FAS 158 makes it look like the 'funded status' of defined benefit post-employment benefit plans are now transparent. Actually, they are not. To see why, consider the following three transactions:
- Company A purchased 500 shares of its own stock on the open market at $30 per share.
- Company A contributed $1,500 to its defined benefit pension or retiree healthcare plan and instructs the trustee of the plan to purchase 500 shares of Company A stock on the open market.
- Company A contributed 500 shares of its own stock to its defined benefit pension plan.
Transaction #1: Everyone who has taken Accounting 101 (and passed) knows that the 'treasury stock' resulting from the first transaction is presented as a deduction in shareholders' equity on the balance sheet. It would be nonsense to present your own stock as an asset, just because you purchased it back from shareholders.
Transaction #2 and #3: But, very few know that a company can, within limits, report that it is satisfying its pension funding obligations merely by printing stock certificates. That's because FAS 87 and FAS 106 permit the reporting of the 'investment' by the pension trust in Company A stock as an asset–albeit well hidden, because it is netted with the company's pension liability.

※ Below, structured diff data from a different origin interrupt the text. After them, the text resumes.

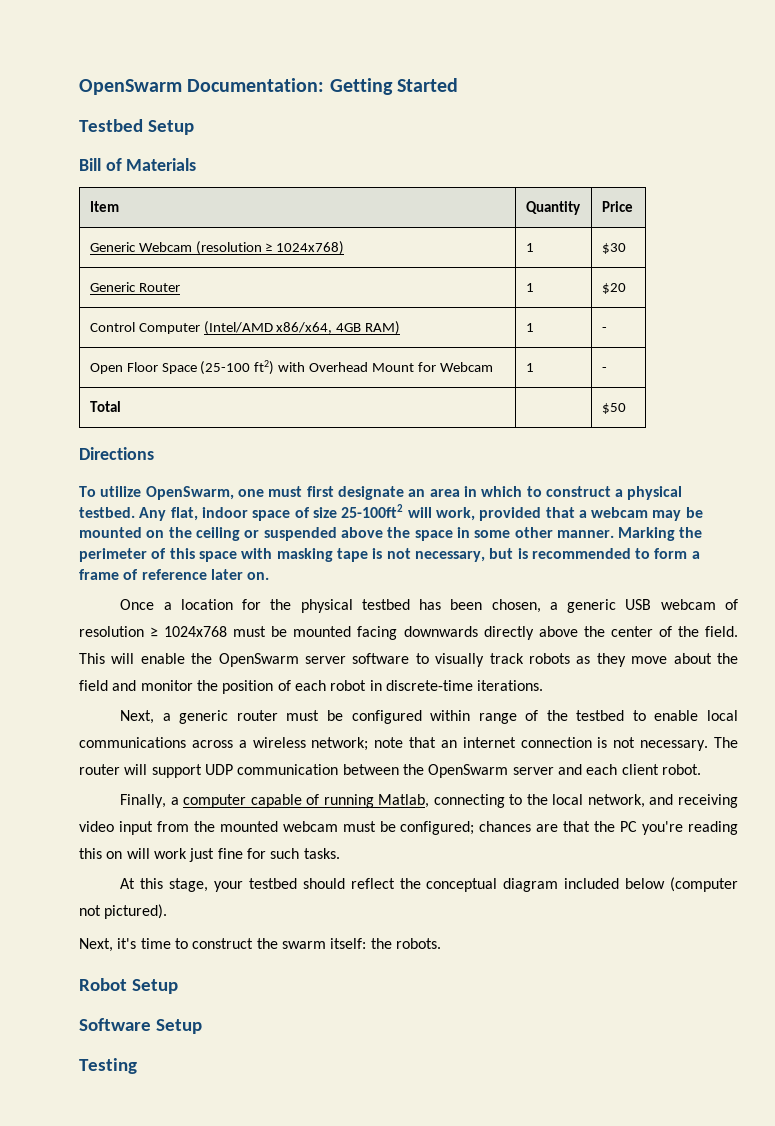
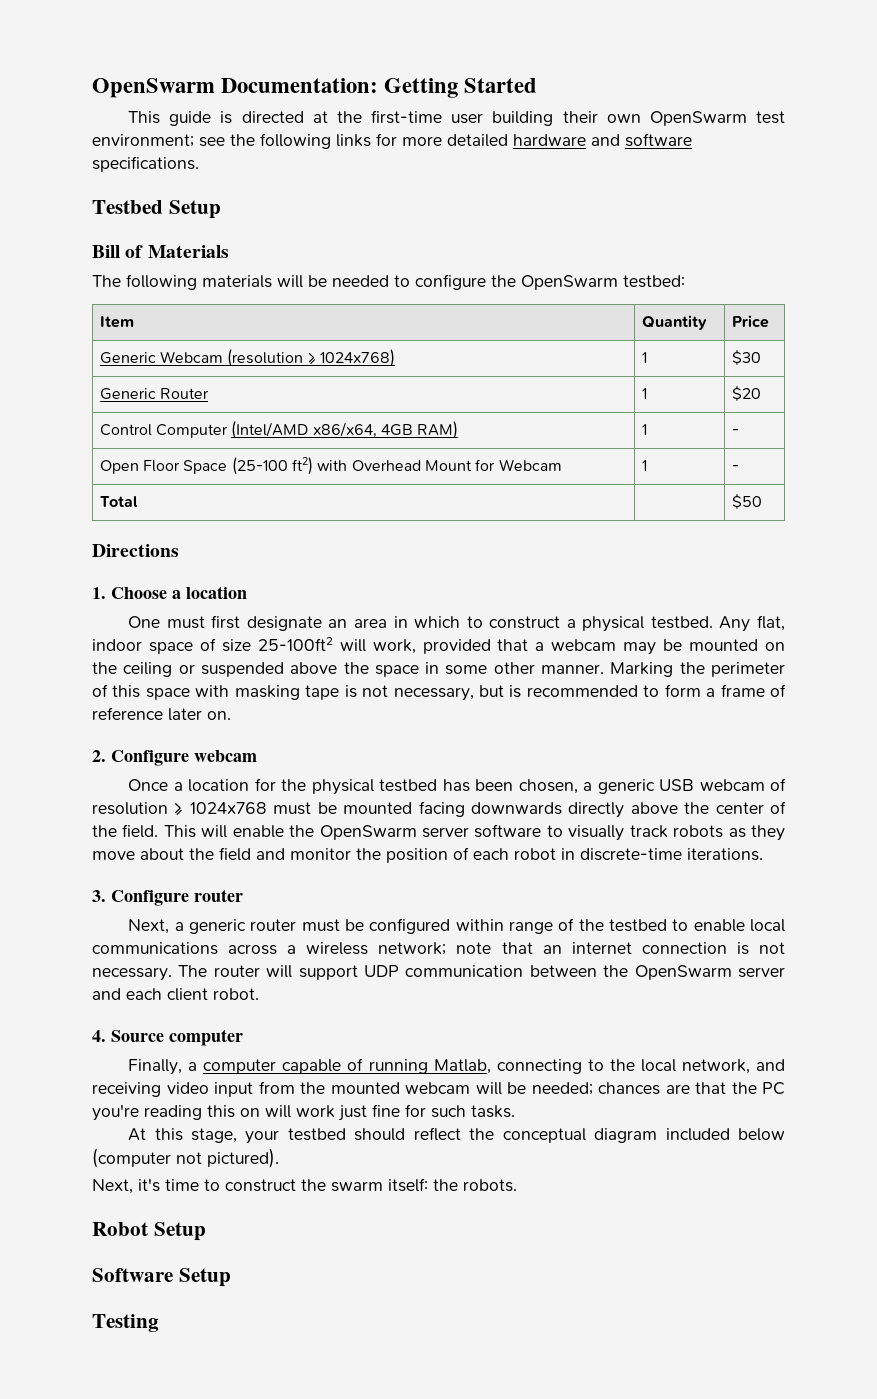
(459, 85) none -> [128,110,785,126] [92,133,692,149] [92,156,199,172] // This guide is directed at the first-time user building their own OpenSwarm test environment; see the following links for more detailed hardware and software specifications.
(197, 164) none -> [92,274,685,290] // The following materials will be needed to configure the OpenSwarm testbed:
[79,486,264,500] To utilize OpenSwarm, one -> [92,586,247,599] [128,616,161,628] 1. Choose a location // One
(270, 576) none -> [92,750,257,766] // 2. Configure webcam
(544, 685) none -> [92,889,243,906] // 3. Configure router
(701, 769) none -> [92,1029,243,1046] // 4. Source computer
[342,821,475,835] must be configured; -> [475,1082,593,1095] will be needed;

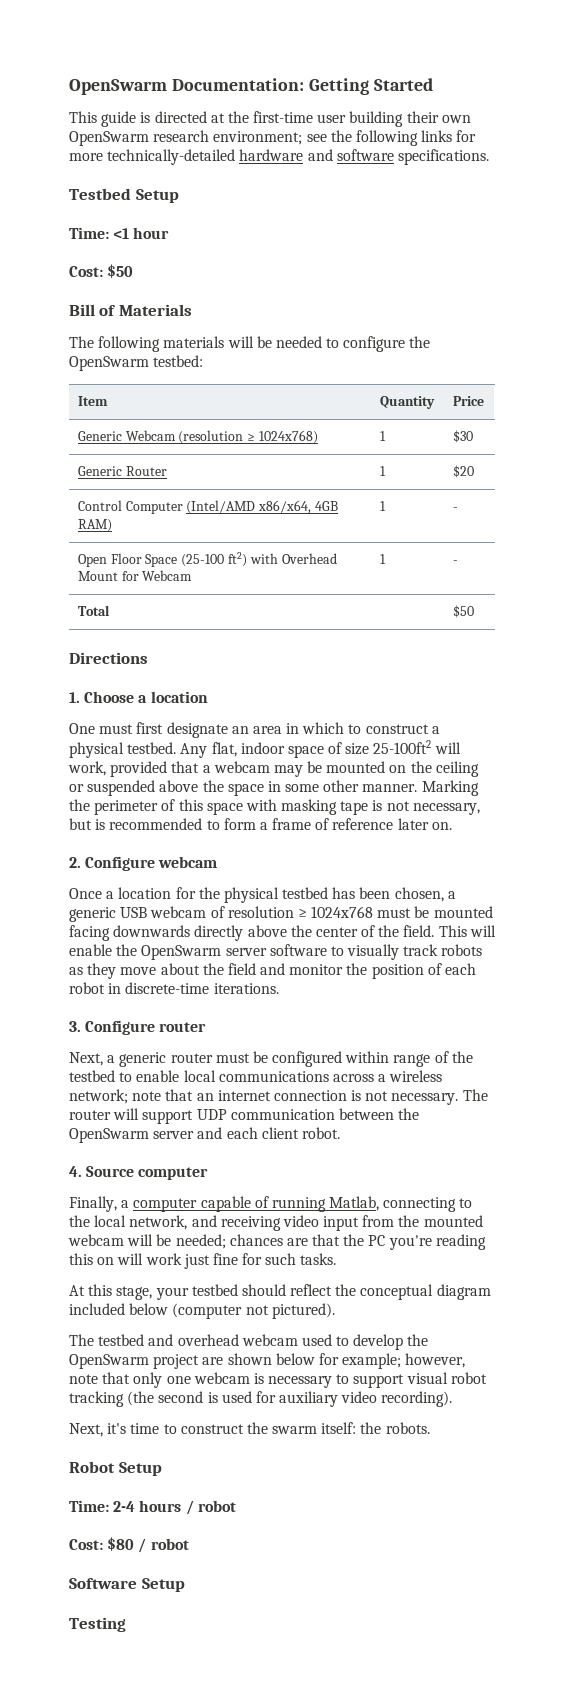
[756,111,785,124] test -> [153,130,210,142] research
[447,134,508,147] detailed -> [107,149,236,165] technically-detailed
(221, 209) none -> [69,227,170,239] [69,264,134,278] // Time: <1 hour // Cost: $50
(279, 1158) none -> [69,1334,429,1350] [69,1353,466,1369] [69,1372,487,1388] [69,1391,453,1407] // The testbed and overhead webcam used to develop the OpenSwarm project are shown below for example; however, note that only one webcam is necessary to support visual robot tracking (the second is used for auxiliary video recording).
(206, 1231) none -> [69,1500,236,1515] [69,1537,189,1553] // Time: 2-4 hours / robot // Cost: $80 / robot

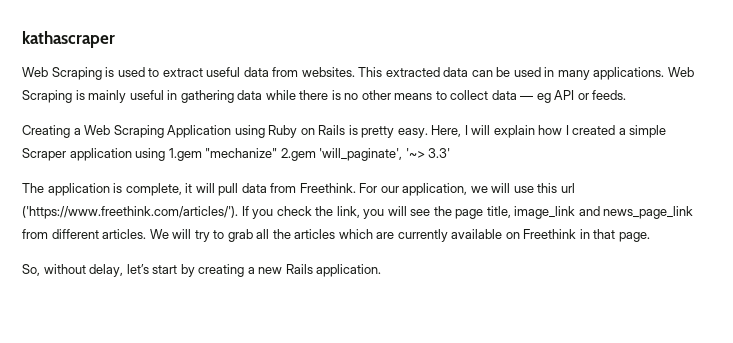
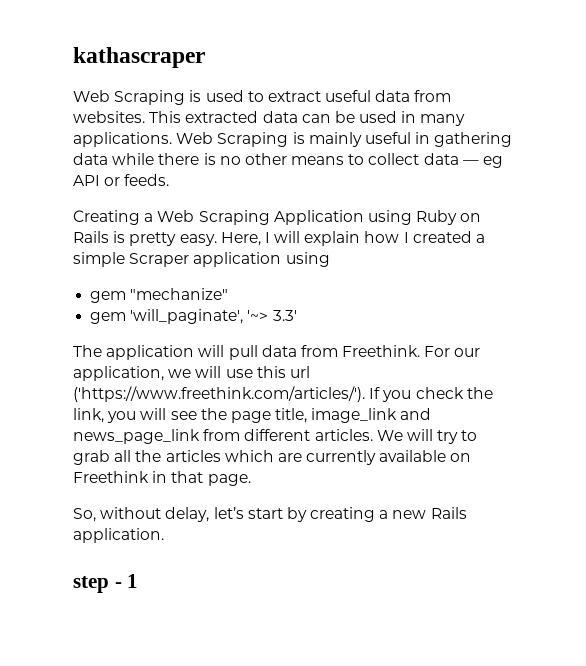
[168,148,202,161] 1.gem -> [90,291,127,303] // gem
[280,148,316,161] 2.gem -> [90,312,127,324] // gem
[113,183,193,196] is complete, it -> (195, 352) none
(382, 270) none -> [73,574,139,593] // step - 1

What kind of company would fund a pension plan with its own stock? Certainly cash-strapped companies. The effect on employees is to compound their financial risk: as the company goes south, so goes job security and pension security.
What kind of accounting standard setter would permit such an aburd accounting practice? I'll leave the answer to that one for your own ruminations. But there can be little doubt about the consequences. The favorable accounting treatment allowed companies in trouble to delay their day of reckoning by literally papering over the gap in their pension funding with stock certificates hot off the press. When finally called to account, obligations had become much greater, and assets had become much smaller.